Vorausgesetzt, sie fand eine andere Stelle. Ganz bestimmt nicht im Pflegesektor. Eine fristlose Kündigung machte sich nie gut auf dem Lebenslauf.
Warum hatte sie diese verdammten Tabletten gestohlen?
Ehlena saß da und starrte auf den Bildschirm und zählte die kleinen Zahlen wieder und wieder zusammen, bis sie vor ihren Augen verschwammen und nicht mehr zu fassen waren.
»Meine geliebte Tochter?«
Hastig klappte sie den Laptop zu, weil ihr Vater elektronische Geräte nicht gut vertrug, und setzte ein gefasstes Gesicht auf. »Ja? Ich meine: Ja?«
»Ich frage mich, ob du Vielleicht ein, zwei Absätze meiner Arbeit lesen würdest? Du scheinst angespannt, und ich habe die Erfahrung gemacht, dass solcher Zeitvertreib den Geist beruhigt.« Er kam zu ihr und streckte ihr in galanter Weise den Arm ent gegen.
Ehlena stand auf, denn manchmal blieb einem nichts übrig, als sich von jemandem leiten zu lassen. Sie wollte nichts von dem Gefasel lesen, dass er zu Papier gebracht hatte. Ertrug es nicht, so zu tun, als wäre alles in Ordnung.

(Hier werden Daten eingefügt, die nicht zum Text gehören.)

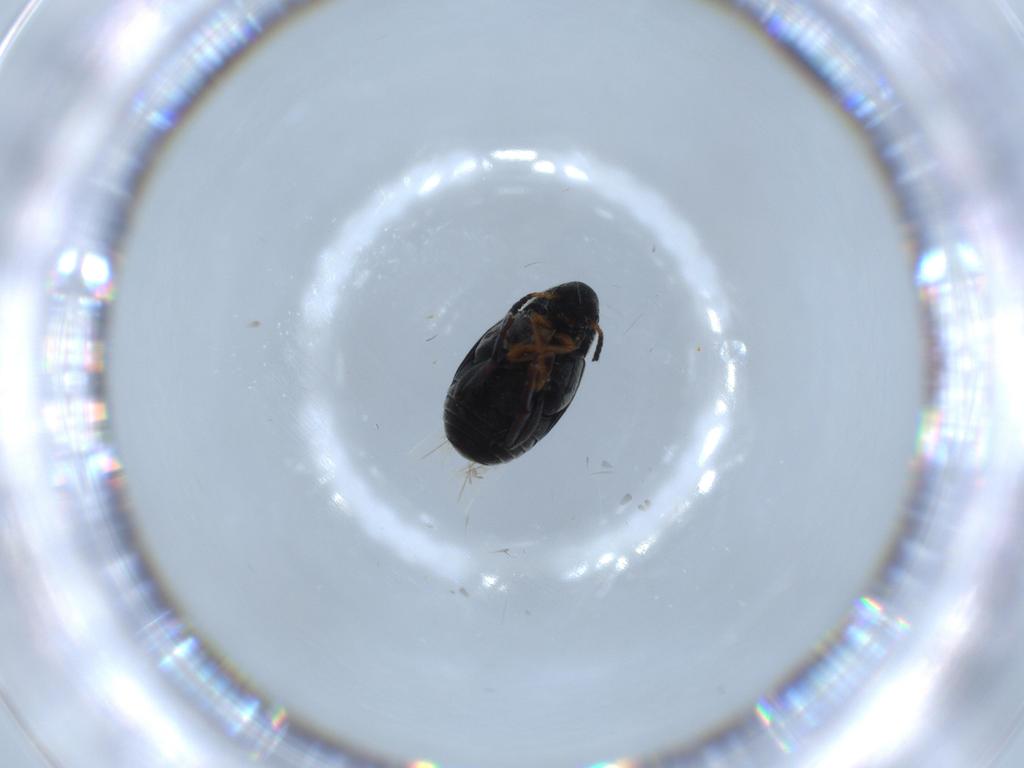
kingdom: Animalia
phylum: Arthropoda
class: Insecta
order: Coleoptera
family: Chrysomelidae
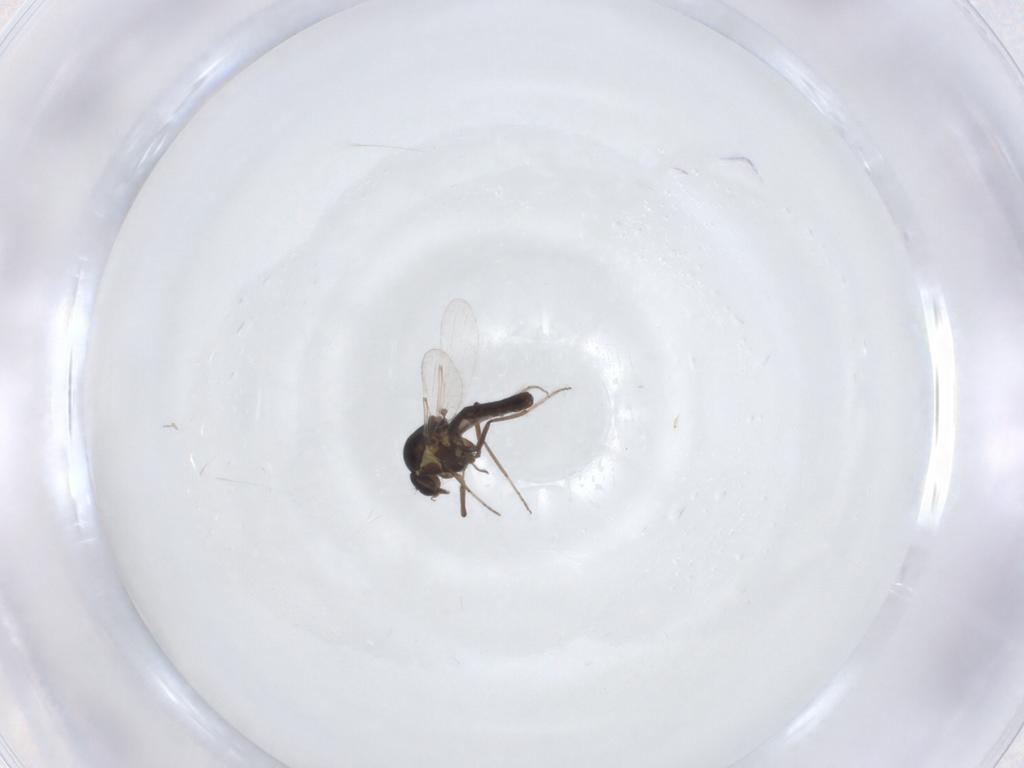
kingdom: Animalia
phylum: Arthropoda
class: Insecta
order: Diptera
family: Ceratopogonidae
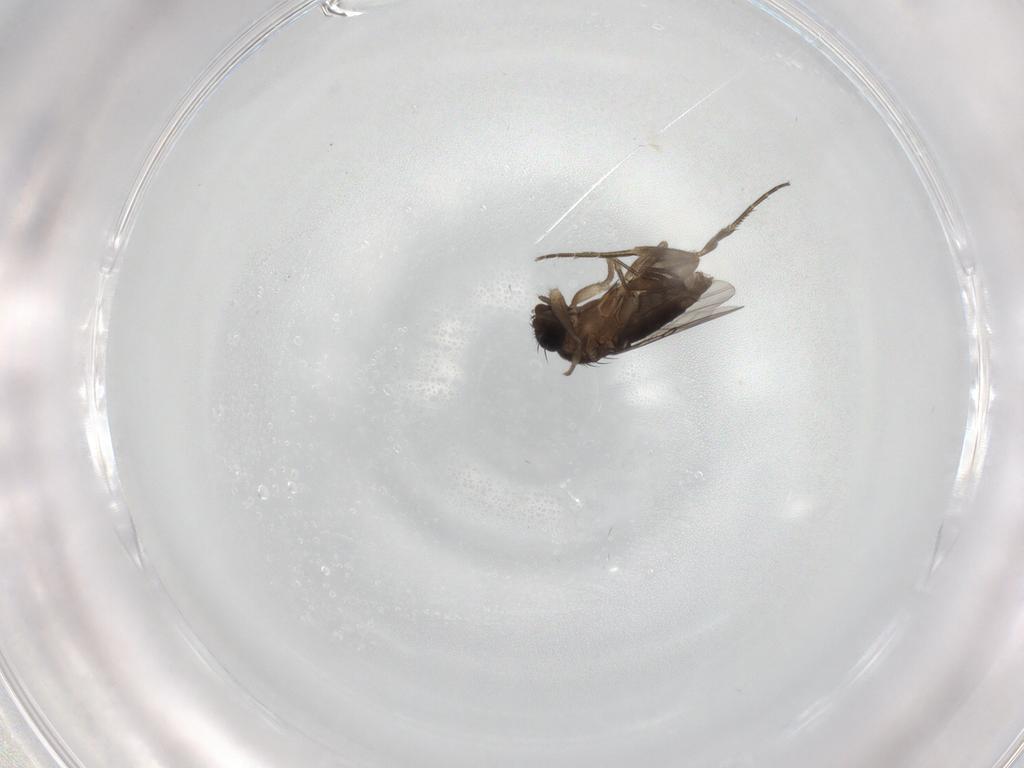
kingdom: Animalia
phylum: Arthropoda
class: Insecta
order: Diptera
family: Phoridae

Wünschte, sie könnte ihren Vater zurückhaben, und sei es nur für eine Stunde, damit sie mit ihm über den Schlamassel reden konnte, den sie ihnen beiden eingebrockt hatte.
»Das wäre schön«, sagte sie mit toter, eleganter Stimme.
Sie folgte ihm in sein Arbeitszimmer, half ihm in seinen Sessel und blickte auf die unordentlichen Stapel von Papier. Was für ein Chaos. Schwarze Ledermappen waren so vollgestopft, dass sie aus allen Nähten platzten. Übervolle Aktenordner. Spiralblöcke, aus denen seitlich Seiten wie die Zungen
von Hunden heraushingen. Und überall dazwischen einzelne weiße Blätter, als hätten sie versucht davonzufliegen und wären nicht sonderlich weit gekommen.
All das war sein Tagebuch, zumindest beteuerte er das. In Wirklichkeit war es nur haufenweise Unsinn, die Manifestation seiner geistigen Verwirrung.
»Hier. Setz dich, setz dich.« Ihr Vater räumte den Stuhl neben sich frei und schob Schreibblöcke zur Seite, die mit hellbraunen Gummis zusammengehalten wurden.
Sie setzte sich, legte die Hände auf die Knie und drückte fest zu, um nicht auszuflippen. Das Chaos in dem Raum erschien ihr wie ein rotierender Magnet, durch den sich ihre Gedanken und Sorgen nur noch schneller drehten, was sie jetzt absolut nicht brauchen konnte.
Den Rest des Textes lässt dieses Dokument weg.